Palmer is also remembered in the British Unitarian church calendar every second Sunday in June. Perhaps the best memorials to Palmer are found in the progressive and humane Unitarian traditions that he fought for. One hundred years after his 1793 conviction, New Zealand enacted a universal suffrage law, the first country to do so. Later that same year, 1893, New Zealand held its first elections with universal suffrage.

The Thomas Fyshe Palmer Letters and Papers: 1794-1862 are held by Harris Manchester College in Oxford, England. A listing of sermons, discourses, and tracts that Palmer wrote before 1793 is found in the “Account of the late Mr. Thomas Fyshe Palmer” in The Monthly Magazine; or, British Register (London, Feb. 1804). Some items, over the pen name Anglo Scotus, appeared in the Theological Review. The “Thomas Fyshe Palmer” entry by Alexander Hastie Millar in The [Oxford] Dictionary of National Biography from the Earliest Times to 1900 (London 1921) is a useful overall biography with strong coverage of the Edinburgh trials and English politics. The trial transcription by a Mr. Ramsey (an eminent short-hand writer from London) was printed by William Skirving as, The Trial of the Rev. Thomas Fyshe Palmer . . . on an Indictment for Seditious Practices (1793).

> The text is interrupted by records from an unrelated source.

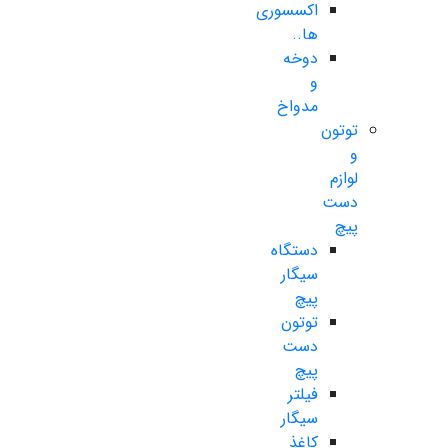
اکسسوری
ها..
دوخه
و
مدواخ
توتون
و
لوازم
دست
پیچ
دستگاه
سیگار
پیچ
توتون
دست
پیچ
فیلتر
سیگار
کاغذ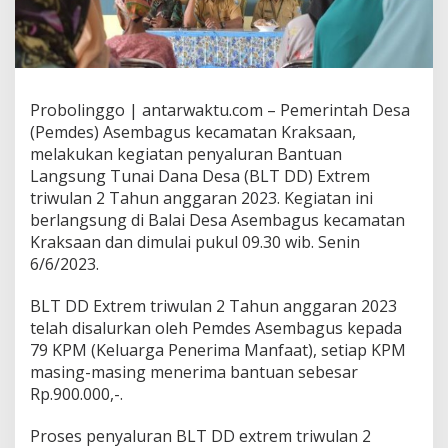
Probolinggo | antarwaktu.com – Pemerintah Desa
(Pemdes) Asembagus kecamatan Kraksaan,
melakukan kegiatan penyaluran Bantuan
Langsung Tunai Dana Desa (BLT DD) Extrem
triwulan 2 Tahun anggaran 2023. Kegiatan ini
berlangsung di Balai Desa Asembagus kecamatan
Kraksaan dan dimulai pukul 09.30 wib. Senin
6/6/2023.
BLT DD Extrem triwulan 2 Tahun anggaran 2023
telah disalurkan oleh Pemdes Asembagus kepada
79 KPM (Keluarga Penerima Manfaat), setiap KPM
masing-masing menerima bantuan sebesar
Rp.900.000,-.
Proses penyaluran BLT DD extrem triwulan 2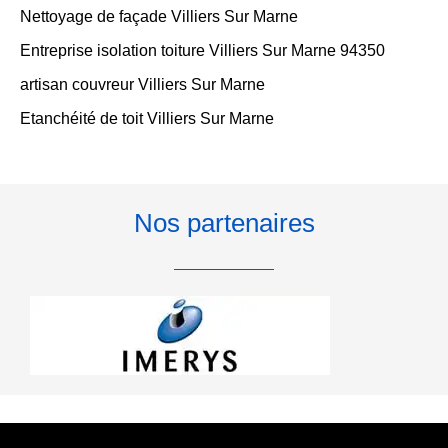
Nettoyage de façade Villiers Sur Marne
Entreprise isolation toiture Villiers Sur Marne 94350
artisan couvreur Villiers Sur Marne
Etanchéité de toit Villiers Sur Marne
Nos partenaires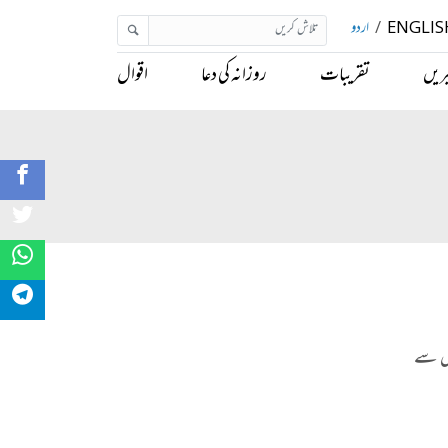
ENGLIS
/
اردو
ریں
تقریبات
روزانہ کی دعا
اقوال
اس سے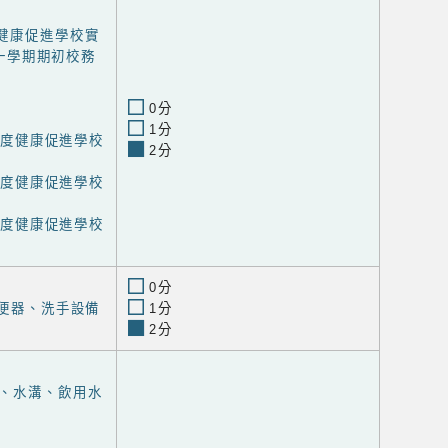
度健康促進學校實
一學期期初校務
0分
1分
學年度健康促進學校
2分
學年度健康促進學校
學年度健康促進學校
0分
小便器、洗手設備
1分
2分
、水溝、飲用水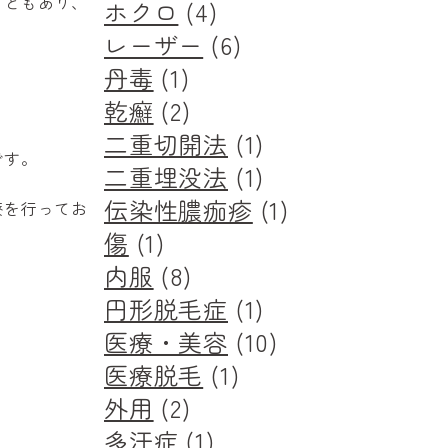
こともあり、
ホクロ
(4)
レーザー
(6)
丹毒
(1)
乾癬
(2)
二重切開法
(1)
です。
二重埋没法
(1)
伝染性膿痂疹
(1)
療を行ってお
傷
(1)
内服
(8)
円形脱毛症
(1)
医療・美容
(10)
医療脱毛
(1)
外用
(2)
多汗症
(1)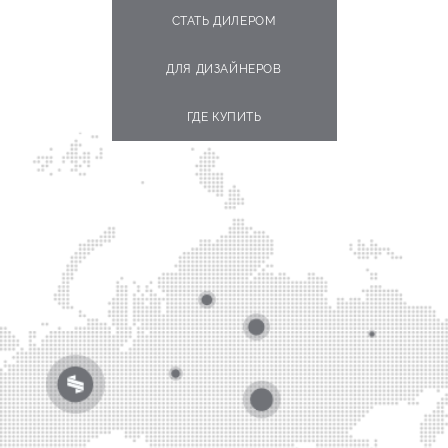
СТАТЬ ДИЛЕРОМ
ДЛЯ ДИЗАЙНЕРОВ
ГДЕ КУПИТЬ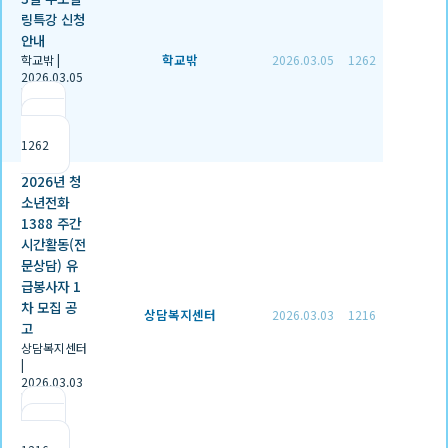
링특강 신청
안내
학교밖
학교밖
|
2026.03.05
1262
2026.03.05
|
추천 0
|
조회
1262
2026년 청
소년전화
1388 주간
시간활동(전
문상담) 유
급봉사자 1
차 모집 공
상담복지센터
2026.03.03
1216
고
상담복지센터
|
2026.03.03
|
추천 0
|
조회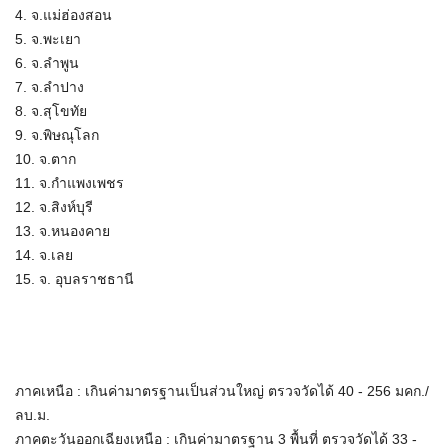
4. จ.แม่ฮ่องสอน
5. จ.พะเยา
6. จ.ลำพูน
7. จ.ลำปาง
8. จ.สุโขทัย
9. จ.พิษณุโลก
10. จ.ตาก
11. จ.กำแพงเพชร
12. จ.สิงห์บุรี
13. จ.หนองคาย
14. จ.เลย
15. จ. อุบลราชธานี
ภาคเหนือ : เกินค่ามาตรฐานเป็นส่วนใหญ่ ตรวจวัดได้ 40 - 256 มคก./
ลบ.ม.
ภาคตะวันออกเฉียงเหนือ : เกินค่ามาตรฐาน 3 พื้นที่ ตรวจวัดได้ 33 -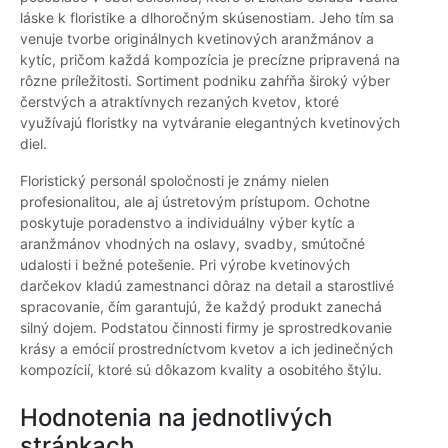
láske k floristike a dlhoročným skúsenostiam. Jeho tím sa
venuje tvorbe originálnych kvetinových aranžmánov a
kytíc, pričom každá kompozícia je precízne pripravená na
rôzne príležitosti. Sortiment podniku zahŕňa široký výber
čerstvých a atraktívnych rezaných kvetov, ktoré
využívajú floristky na vytváranie elegantných kvetinových
diel.
Floristický personál spoločnosti je známy nielen
profesionalitou, ale aj ústretovým prístupom. Ochotne
poskytuje poradenstvo a individuálny výber kytíc a
aranžmánov vhodných na oslavy, svadby, smútočné
udalosti i bežné potešenie. Pri výrobe kvetinových
darčekov kladú zamestnanci dôraz na detail a starostlivé
spracovanie, čím garantujú, že každý produkt zanechá
silný dojem. Podstatou činnosti firmy je sprostredkovanie
krásy a emócií prostredníctvom kvetov a ich jedinečných
kompozícií, ktoré sú dôkazom kvality a osobitého štýlu.
Hodnotenia na jednotlivých
stránkach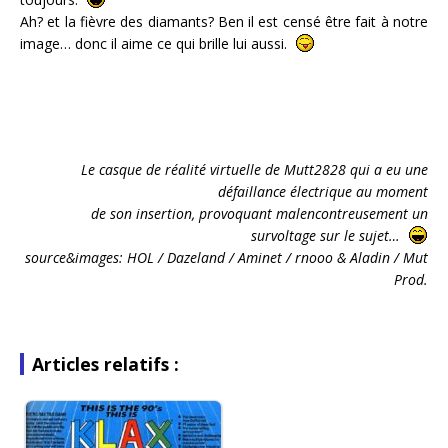
Ah? et la fièvre des diamants? Ben il est censé être fait à notre
image… donc il aime ce qui brille lui aussi.
Le casque de réalité virtuelle de Mutt2828 qui a eu une
défaillance électrique au moment
de son insertion, provoquant malencontreusement un
survoltage sur le sujet…
source&images: HOL / Dazeland / Aminet / rnooo & Aladin / Mut
Prod.
Articles relatifs :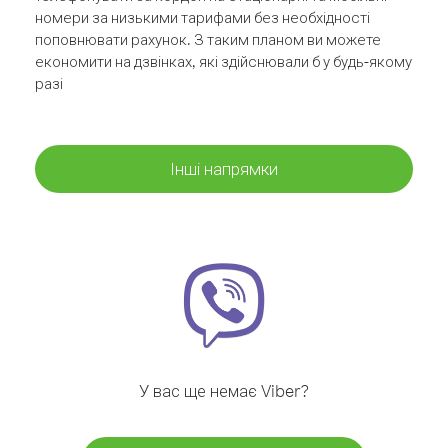
номери за низькими тарифами без необхідності
поповнювати рахунок. З таким планом ви можете
економити на дзвінках, які здійснювали б у будь-якому
разі
Інші напрямки
У вас ще немає Viber?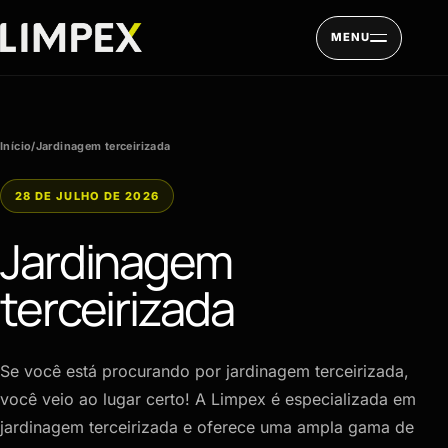
Pular para o conteúdo
MENU
Início
/
Jardinagem terceirizada
28 DE JULHO DE 2026
Jardinagem
terceirizada
Se você está procurando por jardinagem terceirizada,
você veio ao lugar certo! A Limpex é especializada em
jardinagem terceirizada e oferece uma ampla gama de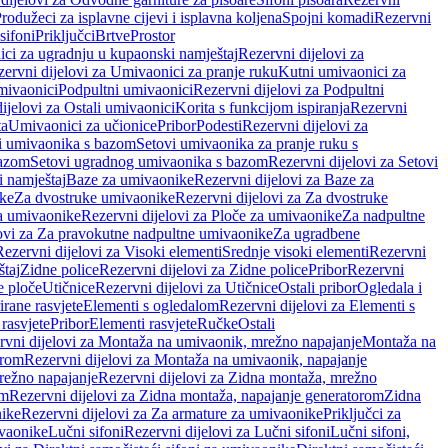
rodužeci za isplavne cijevi i isplavna koljena
Spojni komadi
Rezervni
sifoni
Priključci
Brtve
Prostor
ci za ugradnju u kupaonski namještaj
Rezervni dijelovi za
ervni dijelovi za Umivaonici za pranje ruku
Kutni umivaonici za
mivaonici
Podpultni umivaonici
Rezervni dijelovi za Podpultni
ijelovi za Ostali umivaonici
Korita s funkcijom ispiranja
Rezervni
ta
Umivaonici za učionice
Pribor
Podesti
Rezervni dijelovi za
i umivaonika s bazom
Setovi umivaonika za pranje ruku s
bazom
Setovi ugradnog umivaonika s bazom
Rezervni dijelovi za Setovi
 namještaj
Baze za umivaonike
Rezervni dijelovi za Baze za
ike
Za dvostruke umivaonike
Rezervni dijelovi za Za dvostruke
a umivaonike
Rezervni dijelovi za Ploče za umivaonike
Za nadpultne
lovi za Za pravokutne nadpultne umivaonike
Za ugradbene
Rezervni dijelovi za Visoki elementi
Srednje visoki elementi
Rezervni
štaj
Zidne police
Rezervni dijelovi za Zidne police
Pribor
Rezervni
 ploče
Utičnice
Rezervni dijelovi za Utičnice
Ostali pribor
Ogledala i
irane rasvjete
Elementi s ogledalom
Rezervni dijelovi za Elementi s
 rasvjete
Pribor
Elementi rasvjete
Ručke
Ostali
rvni dijelovi za Montaža na umivaonik, mrežno napajanje
Montaža na
orom
Rezervni dijelovi za Montaža na umivaonik, napajanje
režno napajanje
Rezervni dijelovi za Zidna montaža, mrežno
om
Rezervni dijelovi za Zidna montaža, napajanje generatorom
Zidna
nike
Rezervni dijelovi za Za armature za umivaonike
Priključci za
ivaonike
Lučni sifoni
Rezervni dijelovi za Lučni sifoni
Lučni sifoni,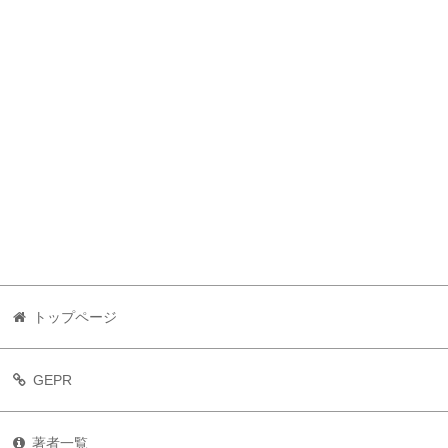
トップページ
GEPR
著者一覧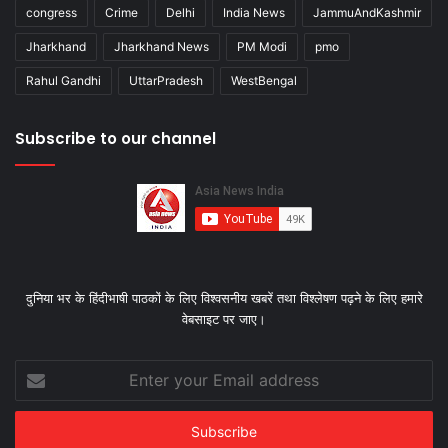
congress
Crime
Delhi
India News
JammuAndKashmir
Jharkhand
Jharkhand News
PM Modi
pmo
Rahul Gandhi
UttarPradesh
WestBengal
Subscribe to our channel
दुनिया भर के हिंदीभाषी पाठकों के लिए विश्‍वसनीय खबरें तथा विश्लेषण पढ़ने के लिए हमारे
वेबसाइट पर जाए।
Enter
your
Email
address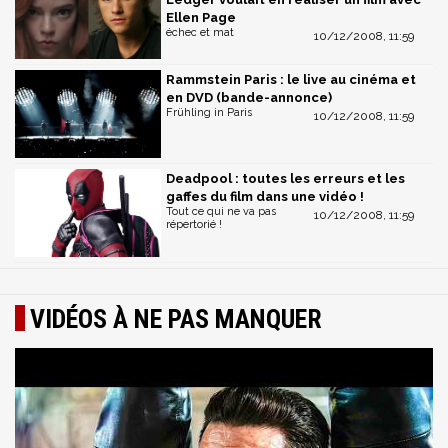
Ellen Page
échec et mat
10/12/2008, 11:59
Rammstein Paris : le live au cinéma et
en DVD (bande-annonce)
Frühling in Paris
10/12/2008, 11:59
Deadpool : toutes les erreurs et les
gaffes du film dans une vidéo !
Tout ce qui ne va pas
10/12/2008, 11:59
répertorié !
VIDÉOS À NE PAS MANQUER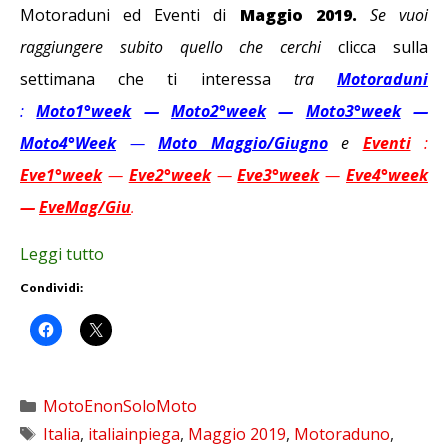
Motoraduni ed Eventi di
Maggio 2019.
Se vuoi
raggiungere subito quello che cerchi
clicca sulla
settimana che ti interessa
tra
Motoraduni
:
Moto1°week
—
Moto2°week
—
Moto3°week
—
Moto4°Week
—
Moto Maggio/Giugno
e
Eventi
:
Eve1°week
—
Eve2°week
—
Eve3°week
—
Eve4°week
—
EveMag/Giu
.
Leggi tutto
Condividi:
Categorie
MotoEnonSoloMoto
Tag
Italia
,
italiainpiega
,
Maggio 2019
,
Motoraduno
,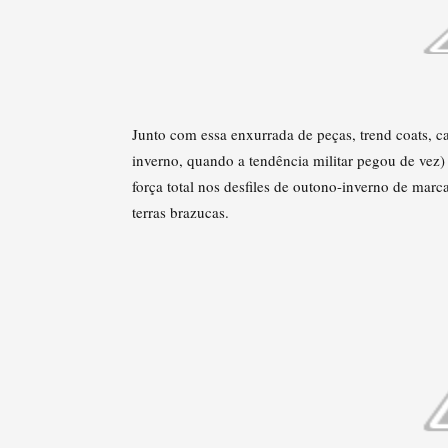
Junto com essa enxurrada de peças, trend coats, ca
inverno, quando a tendência militar pegou de vez)
força total nos desfiles de outono-inverno de ma
terras brazucas.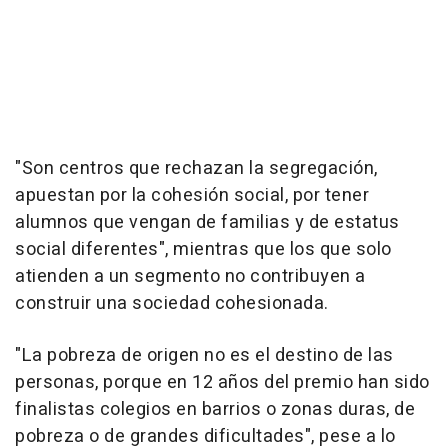
"Son centros que rechazan la segregación,
apuestan por la cohesión social, por tener
alumnos que vengan de familias y de estatus
social diferentes", mientras que los que solo
atienden a un segmento no contribuyen a
construir una sociedad cohesionada.
"La pobreza de origen no es el destino de las
personas, porque en 12 años del premio han sido
finalistas colegios en barrios o zonas duras, de
pobreza o de grandes dificultades", pese a lo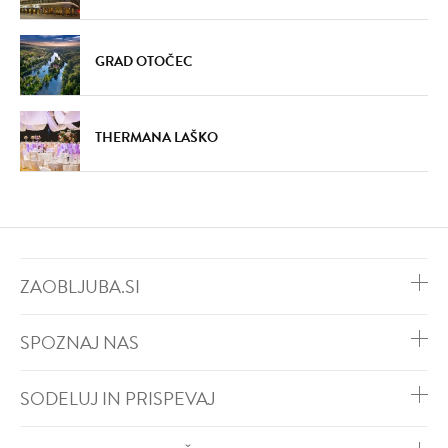
GRAD OTOČEC
THERMANA LAŠKO
ZAOBLJUBA.SI
SPOZNAJ NAS
SODELUJ IN PRISPEVAJ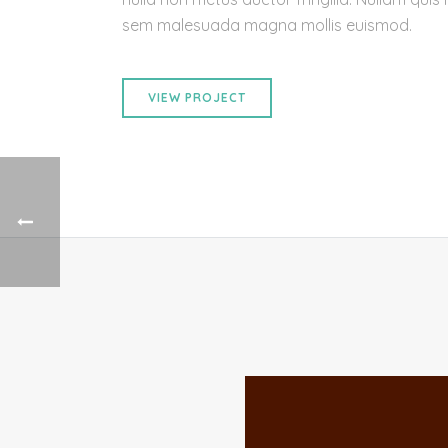
sem malesuada magna mollis euismod.
VIEW PROJECT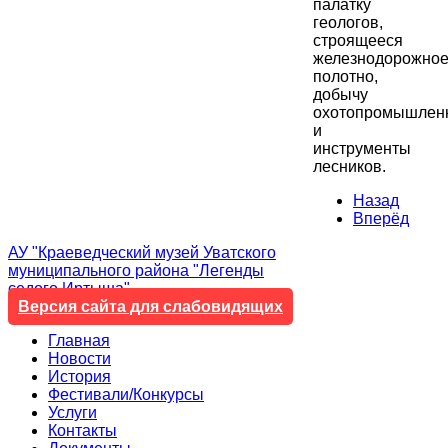
палатку
геологов,
строящееся
железнодорожно
полотно,
добычу
охотопромышлен
и
инструменты
лесников.
Назад
Вперёд
АУ "Краеведческий музей Уватского
муниципального района "Легенды
седого Иртыша"
Версия сайта для слабовидящих
Главная
Новости
История
Фестивали/Конкурсы
Услуги
Контакты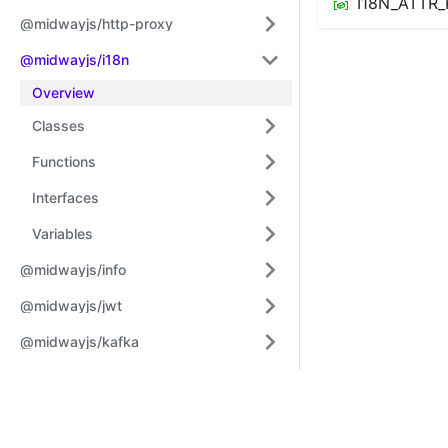
I18N_ATTR_
@midwayjs/http-proxy
@midwayjs/i18n
Overview
Classes
Functions
Interfaces
Variables
@midwayjs/info
@midwayjs/jwt
@midwayjs/kafka
@midwayjs/koa
Learn
Comm
@midwayjs/leoric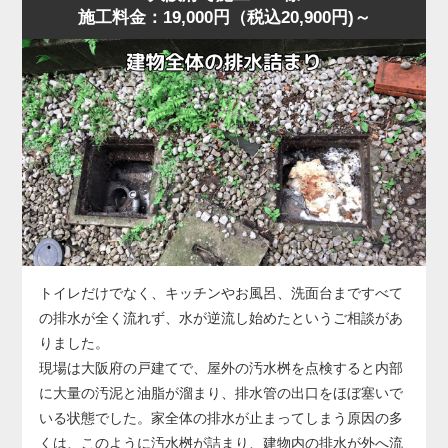
施工料金：19,000円（税込20,900円)～
に水位が上がり、明らかに排水経路の奥に問題がある様
に排水される状態に回復しました。
子。
作業後、お客様には「異物は見えなくても奥で止まってい
大阪府の住宅でもよくありますが、こうした「慢性的な詰
ることが多い」「無理に押し流そうとすると状態が悪化す
まり」は便器内部ではなく配管側に原因があることが多
る」ことをお伝えし、子どもが触れやすい物はトイレ周辺
く、ラバーカップや薬剤では根本的に改善しません。
に置かないよう注意点もご案内しました。
今回の状況は、便器の手前では改善できないと判断し、便
器を一度取り外して配管へ直接アクセスする方法を選択し
ました。
便器脱着後、排水管の奥を確認すると、長年の汚れや固形
化した汚物が管内のカーブ部分で厚く堆積し、水の流れを
大きく妨げている状態。
このままでは再発を繰り返すため、業務用のトーラー（ワ
トイレだけでなく、キッチンやお風呂、洗面台まですべて
イヤー式排管清掃機）を使用し、固着した詰まりを貫通・
の排水が全く流れず、水が逆流し始めたというご相談があ
除去する作業を実施しました。
りました。
数回の施工で厚い固まりが崩れ、通水が一気に改善。
現場は大阪府の戸建てで、屋外の汚水桝を点検すると内部
複数回の排水テストでも安定した流れが確認できました。
に大量の汚泥と油脂が溜まり、排水管の出口をほぼ塞いで
なお、今回のような配管内部の詰まりが悪化すると、トー
いる状態でした。家全体の排水が止まってしまう原因の多
ラーでも貫通できないほど硬化した状態になることがあ
くは、このように汚水桝が詰まり、建物内の排水が外へ流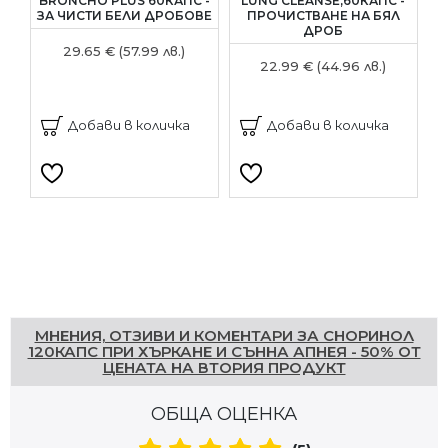
BRONCHO PLUS 60КАПС -
LUNG CLEANSE,60КАПС -
ЗА ЧИСТИ БЕЛИ ДРОБОВЕ
ПРОЧИСТВАНЕ НА БЯЛ
П
ДРОБ
29.65 € (57.99 лв.)
22.99 € (44.96 лв.)
Добави в количка
Добави в количка
Напишете отзив
МНЕНИЯ, ОТЗИВИ И КОМЕНТАРИ ЗА СНОРИНОЛ
120КАПС ПРИ ХЪРКАНЕ И СЪННА АПНЕЯ - 50% ОТ
ЦЕНАТА НА ВТОРИЯ ПРОДУКТ
ОБЩА ОЦЕНКА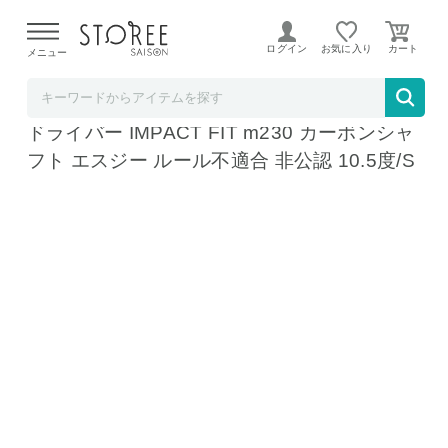
【熊本県での地震による影響について】
令和8年熊本地震に
よる配送遅延が発生しております。
ログイン
お気に入り
メニュー
テレ東アトミックゴルフ STOREE SAISON店
高反発ドライバーマルマン ゴルフ NEW SG
ドライバー IMPACT FIT m230 カーボンシャ
フト エスジー ルール不適合 非公認 10.5度/S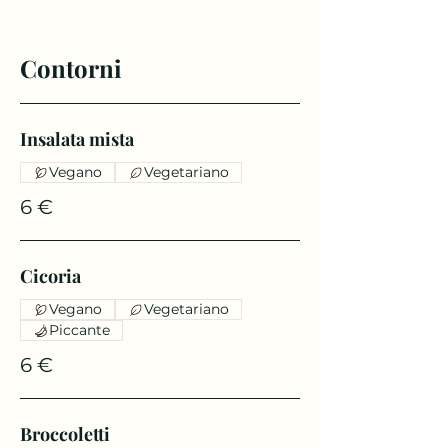
Contorni
Insalata mista
Vegano
Vegetariano
6 €
Cicoria
Vegano
Vegetariano
Piccante
6 €
Broccoletti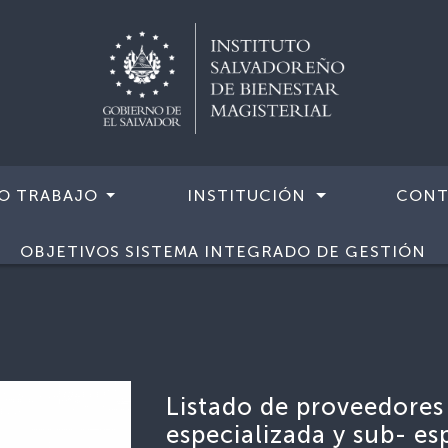
O TRABAJO
INSTITUCIÓN
CONT
OBJETIVOS SISTEMA INTEGRADO DE GESTIÓN
Listado de proveedores
especializada y sub- es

The biography by Marjorie Masson, “Thomas Fyshe Palmer, A Political Exile, 1793” in The Scottish Historical Review (1916) covers Palmer’s trial, transportation, and activities in Sydney. Additional information on Palmer’s time in Australia is found in John Earnshaw, “Thomas Fyshe Palmer” Australian Dictionary of Biography (1967), David Collins, An account of the English colony in New South Wales (1910), and in Michael Flynn, Settlers and Seditionists: The People of the Convict Ship Surprize 1794 (1994). Robert McNab, From Tasman to Marsden: A History of Northern New Zealand from 1642 to 1818 (1914) provides information about the visit of the El Plumier to New Zealand. Also see L. Baker Short, “Thomas Fyshe Palmer: from Eton to Botany Bay,” Transactions of the Unitarian Historical Society (1964). For an account of Palmer’s reburial in Boston, Massachusetts see The Monthly Anthology, and Boston Review (March 1810). A slightly different account of Palmer’s reburial is found in the Boston (Massachusetts) Patriot newspaper (February 10, 1810). An early biography (also available on-line at & HathiTrust) can be found in Rev. William Turner, Lives of Eminent Unitarians; with a Notice of Dissenting Academies: Volume 2 (1843). More on MP Joseph Hume and his efforts to build a Scottish Martyr monument is in Thomas MacLean “Statue of one of the Scottish Martyrs” An illustrative key to the political sketches of H.B. (John Doyle): Volume 2 (1844).